EPPURE, qualcosa in più si potrebbe ancora fare, da parte delle istituzioni, per tutelare e valorizzare uno dei nostri artisti più famosi e apprezzati nel mondo. A partire da piccole cose, come applicare una targa commemorativa sulla sua abitazione romana in vicolo del Divino amore 19, l’unica casa esistente in cui non visse come ospite di altri, fossero i suoi mecenati oppure amici e colleghi, fino a interventi più onerosi ma necessari come la partecipazione dello Stato all’asta che si svolgerà oggi, giovedì 12 gennaio, per la vendita del Casino Boncompagni Ludovisi, all’interno del quale è custodito l’unico dipinto murale del Caravaggio. Al momento, la sola voce che si è levata in questo senso è quella della Sottosegretaria alla Cultura Lucia Borgonzoni, eppure oggi la cifra non è più proibitiva come un anno fa, quando l’asta partiva da 471 milioni di euro. In quest’ultima tornata il prezzo di partenza supera di poco i cento milioni, che è una cifra ragionevolmente congrua considerando i tesori inestimabili contenuti in quello scrigno di meraviglie.

L’edificio risale alla metà del Cinquecento, ma fu il cardinale Francesco Del Monte, uno dei primi estimatori del Caravaggio, a impreziosirlo acquistandolo nel 1596 e commissionando poco dopo a Caravaggio un dipinto sul soffitto del suo gabinetto alchemico. Oltre a questo, c’è un grande affresco del Guercino sull’Aurora da cui prende il nome la villa, poi altri affreschi del Tassi e di Brill, una scala progettata da Cesare Maderno, nel giardino vi è la scultura di un satiro attribuita a Michelangelo, e in casa soggiornarono grandi artisti come Goethe, Ciajkovskij, Henry James, Nathaniel Hawthorne ed altri.
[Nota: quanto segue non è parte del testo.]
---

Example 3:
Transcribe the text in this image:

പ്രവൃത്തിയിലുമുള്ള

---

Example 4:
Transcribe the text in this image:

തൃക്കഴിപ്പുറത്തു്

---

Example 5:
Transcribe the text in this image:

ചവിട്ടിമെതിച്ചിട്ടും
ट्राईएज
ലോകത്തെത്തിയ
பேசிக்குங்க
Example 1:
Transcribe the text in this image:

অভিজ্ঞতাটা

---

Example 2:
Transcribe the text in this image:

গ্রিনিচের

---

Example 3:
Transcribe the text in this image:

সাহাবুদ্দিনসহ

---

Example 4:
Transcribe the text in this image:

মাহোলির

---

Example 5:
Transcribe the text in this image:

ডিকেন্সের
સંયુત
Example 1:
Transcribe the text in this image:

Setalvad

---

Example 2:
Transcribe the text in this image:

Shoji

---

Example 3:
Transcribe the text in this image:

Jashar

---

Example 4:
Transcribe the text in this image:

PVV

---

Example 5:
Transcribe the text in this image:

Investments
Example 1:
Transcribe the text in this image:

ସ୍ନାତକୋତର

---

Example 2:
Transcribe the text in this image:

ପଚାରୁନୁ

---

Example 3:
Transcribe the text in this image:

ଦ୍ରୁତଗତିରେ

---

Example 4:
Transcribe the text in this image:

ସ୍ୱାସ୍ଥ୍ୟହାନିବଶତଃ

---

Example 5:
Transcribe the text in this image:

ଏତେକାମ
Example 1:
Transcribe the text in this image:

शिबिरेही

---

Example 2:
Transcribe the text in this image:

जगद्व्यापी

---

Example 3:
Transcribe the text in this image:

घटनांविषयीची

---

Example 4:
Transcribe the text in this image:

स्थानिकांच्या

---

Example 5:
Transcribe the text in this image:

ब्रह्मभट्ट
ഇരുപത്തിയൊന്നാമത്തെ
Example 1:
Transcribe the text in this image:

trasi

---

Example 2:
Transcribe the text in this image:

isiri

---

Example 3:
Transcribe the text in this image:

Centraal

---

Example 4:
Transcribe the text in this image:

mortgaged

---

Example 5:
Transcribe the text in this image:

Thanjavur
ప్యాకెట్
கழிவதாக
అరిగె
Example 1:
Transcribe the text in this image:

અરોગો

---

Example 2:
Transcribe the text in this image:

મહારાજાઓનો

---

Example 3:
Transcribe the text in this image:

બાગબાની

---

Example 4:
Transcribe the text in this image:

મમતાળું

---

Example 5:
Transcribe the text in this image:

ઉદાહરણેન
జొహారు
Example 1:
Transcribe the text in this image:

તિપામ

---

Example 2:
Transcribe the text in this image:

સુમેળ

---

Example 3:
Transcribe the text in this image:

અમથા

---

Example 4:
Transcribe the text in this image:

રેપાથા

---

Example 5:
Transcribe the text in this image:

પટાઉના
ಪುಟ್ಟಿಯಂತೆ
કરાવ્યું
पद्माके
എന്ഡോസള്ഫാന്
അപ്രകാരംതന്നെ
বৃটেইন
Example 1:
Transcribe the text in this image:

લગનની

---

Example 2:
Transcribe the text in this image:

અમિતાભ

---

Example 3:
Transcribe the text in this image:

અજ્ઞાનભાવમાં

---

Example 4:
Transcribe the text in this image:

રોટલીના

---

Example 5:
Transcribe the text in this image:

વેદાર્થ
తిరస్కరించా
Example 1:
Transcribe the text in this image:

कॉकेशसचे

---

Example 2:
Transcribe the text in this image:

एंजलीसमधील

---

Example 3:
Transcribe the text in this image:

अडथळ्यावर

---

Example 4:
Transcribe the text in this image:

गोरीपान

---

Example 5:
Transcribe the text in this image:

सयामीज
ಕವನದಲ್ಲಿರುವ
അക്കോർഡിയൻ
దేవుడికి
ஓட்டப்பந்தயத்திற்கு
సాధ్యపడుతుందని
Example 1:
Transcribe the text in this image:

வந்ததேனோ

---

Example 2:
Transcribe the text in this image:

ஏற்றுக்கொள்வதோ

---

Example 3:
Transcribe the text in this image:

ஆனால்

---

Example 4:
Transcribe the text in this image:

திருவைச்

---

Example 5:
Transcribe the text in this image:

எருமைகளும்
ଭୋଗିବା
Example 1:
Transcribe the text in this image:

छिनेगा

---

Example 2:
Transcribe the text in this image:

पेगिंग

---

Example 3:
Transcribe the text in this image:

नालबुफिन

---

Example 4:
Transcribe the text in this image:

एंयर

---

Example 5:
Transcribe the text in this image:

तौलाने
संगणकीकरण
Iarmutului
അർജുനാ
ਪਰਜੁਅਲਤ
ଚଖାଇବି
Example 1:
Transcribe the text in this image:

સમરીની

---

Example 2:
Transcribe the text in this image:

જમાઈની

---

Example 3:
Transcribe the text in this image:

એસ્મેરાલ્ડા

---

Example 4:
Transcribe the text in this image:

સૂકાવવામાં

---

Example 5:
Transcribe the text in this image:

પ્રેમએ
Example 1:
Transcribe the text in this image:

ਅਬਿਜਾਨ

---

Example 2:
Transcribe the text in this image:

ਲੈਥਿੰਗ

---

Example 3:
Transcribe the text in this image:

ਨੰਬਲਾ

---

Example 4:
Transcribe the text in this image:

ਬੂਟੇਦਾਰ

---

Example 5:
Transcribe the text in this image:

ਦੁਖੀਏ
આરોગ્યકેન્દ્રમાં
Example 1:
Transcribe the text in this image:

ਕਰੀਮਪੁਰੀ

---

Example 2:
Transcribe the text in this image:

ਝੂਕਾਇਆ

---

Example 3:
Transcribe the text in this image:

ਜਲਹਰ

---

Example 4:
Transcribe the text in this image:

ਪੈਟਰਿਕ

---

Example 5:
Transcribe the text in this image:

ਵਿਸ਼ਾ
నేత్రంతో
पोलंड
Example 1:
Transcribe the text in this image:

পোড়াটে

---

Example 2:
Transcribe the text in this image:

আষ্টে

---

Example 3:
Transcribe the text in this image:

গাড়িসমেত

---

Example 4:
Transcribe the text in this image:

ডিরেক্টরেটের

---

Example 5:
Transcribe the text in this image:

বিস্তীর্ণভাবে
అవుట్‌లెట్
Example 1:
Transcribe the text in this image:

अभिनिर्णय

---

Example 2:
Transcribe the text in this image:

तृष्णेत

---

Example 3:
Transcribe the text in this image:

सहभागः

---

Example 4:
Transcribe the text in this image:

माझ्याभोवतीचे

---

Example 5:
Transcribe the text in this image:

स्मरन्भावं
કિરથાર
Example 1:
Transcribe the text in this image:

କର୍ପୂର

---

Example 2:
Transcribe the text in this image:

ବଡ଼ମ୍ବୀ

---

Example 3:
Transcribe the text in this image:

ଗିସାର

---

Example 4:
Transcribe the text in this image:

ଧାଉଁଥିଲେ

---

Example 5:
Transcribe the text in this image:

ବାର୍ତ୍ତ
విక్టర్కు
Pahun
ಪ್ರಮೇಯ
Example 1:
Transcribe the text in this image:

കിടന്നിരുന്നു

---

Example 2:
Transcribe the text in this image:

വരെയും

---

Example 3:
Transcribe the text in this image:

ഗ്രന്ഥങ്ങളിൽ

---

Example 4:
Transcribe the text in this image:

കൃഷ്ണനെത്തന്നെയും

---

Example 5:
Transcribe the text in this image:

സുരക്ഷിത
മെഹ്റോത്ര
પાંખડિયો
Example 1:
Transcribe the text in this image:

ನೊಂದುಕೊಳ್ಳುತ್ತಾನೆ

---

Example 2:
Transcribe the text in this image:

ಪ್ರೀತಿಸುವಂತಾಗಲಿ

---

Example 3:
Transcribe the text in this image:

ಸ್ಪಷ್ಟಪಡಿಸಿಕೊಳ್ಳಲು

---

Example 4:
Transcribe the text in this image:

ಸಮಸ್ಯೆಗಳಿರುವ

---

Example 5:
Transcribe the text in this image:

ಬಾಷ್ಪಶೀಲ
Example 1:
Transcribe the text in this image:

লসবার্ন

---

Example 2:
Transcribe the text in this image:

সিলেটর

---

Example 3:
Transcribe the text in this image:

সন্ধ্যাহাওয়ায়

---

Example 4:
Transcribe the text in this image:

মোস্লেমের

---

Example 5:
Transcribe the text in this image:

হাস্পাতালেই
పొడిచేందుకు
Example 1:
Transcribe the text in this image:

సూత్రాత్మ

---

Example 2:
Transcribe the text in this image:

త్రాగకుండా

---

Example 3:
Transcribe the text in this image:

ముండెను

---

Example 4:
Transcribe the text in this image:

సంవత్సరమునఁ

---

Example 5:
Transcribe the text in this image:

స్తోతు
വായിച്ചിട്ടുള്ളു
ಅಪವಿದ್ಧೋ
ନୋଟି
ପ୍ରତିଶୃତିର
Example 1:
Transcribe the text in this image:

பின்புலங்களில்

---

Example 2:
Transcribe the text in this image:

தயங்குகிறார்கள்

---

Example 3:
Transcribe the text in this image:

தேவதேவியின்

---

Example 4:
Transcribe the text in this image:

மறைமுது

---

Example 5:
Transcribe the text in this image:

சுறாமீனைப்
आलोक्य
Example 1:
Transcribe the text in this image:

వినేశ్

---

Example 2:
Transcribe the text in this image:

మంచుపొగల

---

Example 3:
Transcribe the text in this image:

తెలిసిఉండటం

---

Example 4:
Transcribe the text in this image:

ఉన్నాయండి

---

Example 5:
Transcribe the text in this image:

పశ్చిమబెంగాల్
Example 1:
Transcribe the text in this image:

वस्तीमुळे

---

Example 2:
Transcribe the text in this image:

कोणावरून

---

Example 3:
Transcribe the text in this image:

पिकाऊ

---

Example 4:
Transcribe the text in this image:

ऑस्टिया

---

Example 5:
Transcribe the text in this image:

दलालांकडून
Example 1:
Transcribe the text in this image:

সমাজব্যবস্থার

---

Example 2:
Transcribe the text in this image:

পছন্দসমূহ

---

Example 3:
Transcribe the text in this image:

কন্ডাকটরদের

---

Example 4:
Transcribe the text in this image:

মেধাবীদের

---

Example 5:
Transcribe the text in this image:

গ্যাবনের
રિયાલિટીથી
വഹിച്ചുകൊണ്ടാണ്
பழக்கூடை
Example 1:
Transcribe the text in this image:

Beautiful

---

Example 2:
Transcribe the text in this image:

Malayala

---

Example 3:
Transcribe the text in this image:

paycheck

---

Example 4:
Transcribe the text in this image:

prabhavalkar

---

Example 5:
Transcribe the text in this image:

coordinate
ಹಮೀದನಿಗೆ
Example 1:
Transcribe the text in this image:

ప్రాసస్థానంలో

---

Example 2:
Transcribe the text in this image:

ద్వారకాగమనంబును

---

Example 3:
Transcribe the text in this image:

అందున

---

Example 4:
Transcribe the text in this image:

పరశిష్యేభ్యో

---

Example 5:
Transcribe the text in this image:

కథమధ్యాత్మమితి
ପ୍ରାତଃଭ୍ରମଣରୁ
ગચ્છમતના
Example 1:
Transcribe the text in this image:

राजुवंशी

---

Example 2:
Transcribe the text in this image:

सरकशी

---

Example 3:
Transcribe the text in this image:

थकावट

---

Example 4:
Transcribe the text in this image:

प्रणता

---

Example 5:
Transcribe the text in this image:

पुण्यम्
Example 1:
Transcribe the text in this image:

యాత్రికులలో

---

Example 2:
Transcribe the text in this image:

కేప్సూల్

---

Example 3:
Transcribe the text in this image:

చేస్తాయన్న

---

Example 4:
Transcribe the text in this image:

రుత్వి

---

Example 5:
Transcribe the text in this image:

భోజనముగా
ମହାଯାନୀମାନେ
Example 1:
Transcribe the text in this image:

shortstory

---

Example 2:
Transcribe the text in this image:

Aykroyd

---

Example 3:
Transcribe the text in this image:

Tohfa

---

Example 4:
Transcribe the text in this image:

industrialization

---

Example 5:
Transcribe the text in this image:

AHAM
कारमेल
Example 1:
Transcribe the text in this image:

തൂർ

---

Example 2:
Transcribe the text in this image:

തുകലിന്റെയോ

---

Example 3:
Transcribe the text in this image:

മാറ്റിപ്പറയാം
MA LA GEMMA PIÙ PREZIOSA resta indubbiamente l’opera di Caravaggio, un unicum che non può andare in mano a privati, magari anche stranieri (gli ultimi rumours parlavano dell’interessamento di Bill Gates, che già si accaparrò un codice di Leonardo). È un unicum perché non è prestabile, essendo un dipinto a muro, bisogna vederlo per forza in loco. Giovan Pietro Bellori, uno dei suoi biografi, racconta che Caravaggio con quel dipinto volle smentire le accuse dei detrattori circa il fatto che non sapesse fare scorci arditi e neppure dipingere ad affresco, così per raffigurare Giove, Nettuno e Plutone col cane Cerbero si autoritrasse nudo con a fianco il fido cane Cornacchia, un bastardino nero dal quale non si separava mai e a cui aveva insegnato «giuochi meravigliosi» come camminare sulle zampe posteriori. Alla tecnica dell’affresco alla fine rinunciò, dipingendo ad olio su muro per poter avere il tempo di fare delle correzioni, ma per l’audace illusionismo prospettico del sotto-in-su, come sostiene la storica dell’arte Rossella Vodret, Caravaggio dipinse nudo su un ponteggio poggiando i piedi sopra uno specchio; quindi, la triade alchemica che vediamo in realtà è lui a ventisei anni come natura l’ha fatto, e già questo fa capire l’eccezionalità dell’opera.

IN UN MOMENTO STORICO particolarmente favorevole alla formula delle case-museo, il Casino dell’Aurora potrebbe diventare una tappa obbligata del turismo culturale, collocato com’è a pochi passi da piazza Barberini e via Veneto. In fondo gli itinerari culturali passano anche attraverso le case dei grandi artisti, com’ebbe a dire Franceschini un anno fa istituendo il museo di Casa Bellonci ai Parioli, la memoria storica del Premio Strega. Ma il primo a indicare la strada da seguire fu il premio Nobel Orhan Pamuk, quando affermò, ne Il museo dell’innocenza, che «il futuro dei musei è nelle case private». Lo scrittore turco prendeva spunto dal successo delle spettacolari Wunderkammer del Poldi Pezzoli e del Bagatti Valsecchi di Milano, della Frick Collection e della Morgan Library di New York, ma pure del Museo di Gustave Moreau a Parigi e della casa di Mario Praz a Roma, tutti luoghi capaci di farci battere il cuore con l’emozione profonda di una storia personale e familiare, e il Casino dell’Aurora certo non sfigurerebbe al confronto. E poi se è vero che la madre di Caravaggio è sempre incinta, allora qui si tratta di non farsi portar via il suo primogenito.